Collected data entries
┄┄┄┄┄┄┄┄┄┄

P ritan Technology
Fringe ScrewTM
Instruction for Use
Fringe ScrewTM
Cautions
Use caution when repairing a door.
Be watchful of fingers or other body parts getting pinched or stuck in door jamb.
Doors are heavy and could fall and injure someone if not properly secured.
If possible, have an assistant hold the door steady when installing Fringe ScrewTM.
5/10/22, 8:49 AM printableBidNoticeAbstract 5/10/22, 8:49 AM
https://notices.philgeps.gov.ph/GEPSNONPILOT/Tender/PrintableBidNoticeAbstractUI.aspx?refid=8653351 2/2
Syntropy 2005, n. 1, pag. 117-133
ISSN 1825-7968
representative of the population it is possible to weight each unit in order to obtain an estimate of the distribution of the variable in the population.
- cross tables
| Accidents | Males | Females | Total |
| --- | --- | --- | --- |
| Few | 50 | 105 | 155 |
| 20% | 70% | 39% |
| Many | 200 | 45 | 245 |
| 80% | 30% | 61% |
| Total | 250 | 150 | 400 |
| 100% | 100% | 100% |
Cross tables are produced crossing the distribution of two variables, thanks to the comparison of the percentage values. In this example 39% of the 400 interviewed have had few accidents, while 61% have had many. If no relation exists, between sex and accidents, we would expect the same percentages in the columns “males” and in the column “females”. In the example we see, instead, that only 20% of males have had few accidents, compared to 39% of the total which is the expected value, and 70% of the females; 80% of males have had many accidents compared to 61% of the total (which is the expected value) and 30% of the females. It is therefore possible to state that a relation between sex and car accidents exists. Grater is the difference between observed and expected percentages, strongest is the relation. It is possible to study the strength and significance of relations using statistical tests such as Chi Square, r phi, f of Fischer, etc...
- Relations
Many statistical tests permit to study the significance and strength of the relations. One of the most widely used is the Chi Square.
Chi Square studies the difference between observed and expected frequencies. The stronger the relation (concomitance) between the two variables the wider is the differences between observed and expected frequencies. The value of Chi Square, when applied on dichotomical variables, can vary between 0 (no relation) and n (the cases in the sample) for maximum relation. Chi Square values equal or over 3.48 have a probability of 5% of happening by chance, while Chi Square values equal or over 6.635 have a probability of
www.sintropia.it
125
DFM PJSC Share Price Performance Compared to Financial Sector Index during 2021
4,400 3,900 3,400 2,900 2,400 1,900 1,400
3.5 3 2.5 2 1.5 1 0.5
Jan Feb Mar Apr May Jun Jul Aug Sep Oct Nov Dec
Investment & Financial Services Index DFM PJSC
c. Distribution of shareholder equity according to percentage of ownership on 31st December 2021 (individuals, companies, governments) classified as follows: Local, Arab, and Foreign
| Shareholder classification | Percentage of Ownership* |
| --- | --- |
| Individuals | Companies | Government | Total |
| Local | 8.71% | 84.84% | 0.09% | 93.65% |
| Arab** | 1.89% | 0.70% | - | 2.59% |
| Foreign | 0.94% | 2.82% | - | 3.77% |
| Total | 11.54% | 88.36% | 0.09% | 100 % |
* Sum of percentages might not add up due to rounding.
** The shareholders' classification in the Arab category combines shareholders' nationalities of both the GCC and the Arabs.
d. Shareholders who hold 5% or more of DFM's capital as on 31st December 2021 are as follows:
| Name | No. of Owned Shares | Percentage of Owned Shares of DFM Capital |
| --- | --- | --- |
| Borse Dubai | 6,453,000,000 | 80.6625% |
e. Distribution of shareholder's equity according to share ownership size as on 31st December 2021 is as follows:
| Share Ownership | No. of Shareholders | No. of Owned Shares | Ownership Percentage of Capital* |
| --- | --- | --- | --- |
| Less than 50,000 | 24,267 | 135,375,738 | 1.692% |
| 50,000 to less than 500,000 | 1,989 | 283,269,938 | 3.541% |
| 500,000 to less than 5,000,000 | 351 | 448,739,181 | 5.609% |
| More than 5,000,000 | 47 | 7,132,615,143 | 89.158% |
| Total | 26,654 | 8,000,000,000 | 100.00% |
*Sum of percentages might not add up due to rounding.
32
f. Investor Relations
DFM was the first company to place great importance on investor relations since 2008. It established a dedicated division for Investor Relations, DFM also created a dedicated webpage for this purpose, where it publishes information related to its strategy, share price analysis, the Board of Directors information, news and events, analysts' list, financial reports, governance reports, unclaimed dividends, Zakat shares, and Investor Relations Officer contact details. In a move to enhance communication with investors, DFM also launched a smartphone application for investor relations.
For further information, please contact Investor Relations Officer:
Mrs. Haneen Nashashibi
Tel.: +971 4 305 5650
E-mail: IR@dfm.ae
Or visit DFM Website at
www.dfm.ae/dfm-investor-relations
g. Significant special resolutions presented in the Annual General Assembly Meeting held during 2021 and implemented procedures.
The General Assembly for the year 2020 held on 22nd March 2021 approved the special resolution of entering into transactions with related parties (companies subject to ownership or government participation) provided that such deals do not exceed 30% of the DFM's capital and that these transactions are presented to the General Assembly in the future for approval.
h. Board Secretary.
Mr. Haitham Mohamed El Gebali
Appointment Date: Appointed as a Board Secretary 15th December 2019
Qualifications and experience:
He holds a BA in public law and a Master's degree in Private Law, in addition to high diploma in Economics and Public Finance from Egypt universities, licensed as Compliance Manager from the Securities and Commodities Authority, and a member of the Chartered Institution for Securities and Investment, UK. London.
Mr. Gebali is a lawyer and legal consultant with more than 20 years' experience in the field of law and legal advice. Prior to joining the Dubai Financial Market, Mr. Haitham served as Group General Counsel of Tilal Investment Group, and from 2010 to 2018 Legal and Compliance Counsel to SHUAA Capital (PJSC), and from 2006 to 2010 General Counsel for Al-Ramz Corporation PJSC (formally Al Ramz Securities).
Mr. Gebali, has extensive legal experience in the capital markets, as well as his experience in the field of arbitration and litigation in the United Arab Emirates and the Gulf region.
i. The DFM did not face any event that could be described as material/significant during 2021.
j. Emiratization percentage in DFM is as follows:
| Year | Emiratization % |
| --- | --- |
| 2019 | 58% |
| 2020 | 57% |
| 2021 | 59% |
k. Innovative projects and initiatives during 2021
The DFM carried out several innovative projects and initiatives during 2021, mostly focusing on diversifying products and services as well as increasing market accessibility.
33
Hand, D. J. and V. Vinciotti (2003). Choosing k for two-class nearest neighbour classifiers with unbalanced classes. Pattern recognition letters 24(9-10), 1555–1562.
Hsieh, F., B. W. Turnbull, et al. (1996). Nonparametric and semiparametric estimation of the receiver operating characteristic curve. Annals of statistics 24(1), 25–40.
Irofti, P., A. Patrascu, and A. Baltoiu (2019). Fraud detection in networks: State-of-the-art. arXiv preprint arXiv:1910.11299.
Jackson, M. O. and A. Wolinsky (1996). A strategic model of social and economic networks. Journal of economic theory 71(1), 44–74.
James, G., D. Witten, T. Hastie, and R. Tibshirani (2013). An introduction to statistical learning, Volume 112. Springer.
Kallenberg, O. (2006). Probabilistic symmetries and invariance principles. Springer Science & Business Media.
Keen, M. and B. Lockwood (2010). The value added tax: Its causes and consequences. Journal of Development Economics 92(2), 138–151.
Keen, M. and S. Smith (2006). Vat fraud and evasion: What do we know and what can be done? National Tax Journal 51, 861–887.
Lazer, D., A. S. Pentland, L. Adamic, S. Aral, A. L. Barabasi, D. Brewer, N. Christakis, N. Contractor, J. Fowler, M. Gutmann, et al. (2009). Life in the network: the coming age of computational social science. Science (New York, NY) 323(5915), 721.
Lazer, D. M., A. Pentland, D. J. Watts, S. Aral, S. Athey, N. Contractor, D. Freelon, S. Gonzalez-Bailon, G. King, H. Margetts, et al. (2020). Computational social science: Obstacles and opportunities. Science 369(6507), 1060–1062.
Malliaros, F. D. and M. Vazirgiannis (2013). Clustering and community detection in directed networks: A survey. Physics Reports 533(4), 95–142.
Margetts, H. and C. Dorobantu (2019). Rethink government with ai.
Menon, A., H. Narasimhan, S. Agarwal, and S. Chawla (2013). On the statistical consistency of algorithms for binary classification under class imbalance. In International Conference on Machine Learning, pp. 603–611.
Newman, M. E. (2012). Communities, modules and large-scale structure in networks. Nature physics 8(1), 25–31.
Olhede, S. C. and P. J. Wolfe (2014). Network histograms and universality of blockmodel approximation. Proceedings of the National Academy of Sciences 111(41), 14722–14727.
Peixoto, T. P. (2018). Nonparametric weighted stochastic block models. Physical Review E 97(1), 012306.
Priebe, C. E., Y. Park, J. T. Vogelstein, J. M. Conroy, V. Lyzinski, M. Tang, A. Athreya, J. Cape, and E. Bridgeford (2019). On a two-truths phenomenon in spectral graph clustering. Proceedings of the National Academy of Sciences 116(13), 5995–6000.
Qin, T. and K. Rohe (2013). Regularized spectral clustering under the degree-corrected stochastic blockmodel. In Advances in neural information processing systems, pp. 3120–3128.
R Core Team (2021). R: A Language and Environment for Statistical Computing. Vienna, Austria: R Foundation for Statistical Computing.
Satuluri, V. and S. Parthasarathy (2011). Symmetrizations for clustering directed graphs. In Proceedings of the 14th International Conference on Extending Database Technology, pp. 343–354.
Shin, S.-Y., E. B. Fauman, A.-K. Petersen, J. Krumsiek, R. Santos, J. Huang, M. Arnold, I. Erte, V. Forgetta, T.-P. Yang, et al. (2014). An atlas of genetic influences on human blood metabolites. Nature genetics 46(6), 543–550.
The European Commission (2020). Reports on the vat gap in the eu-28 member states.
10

┄┄┄┄┄┄┄┄┄┄

Goal of the exercise
Return word for word the lines above from the line with "200 | 45 | 245 |" to the line with "100% | 100% |", including both and leaving out all others.

Answer box
| Many | 200 | 45 | 245 |
| 80% | 30% | 61% |
| Total | 250 | 150 | 400 |
| 100% | 100% | 100% |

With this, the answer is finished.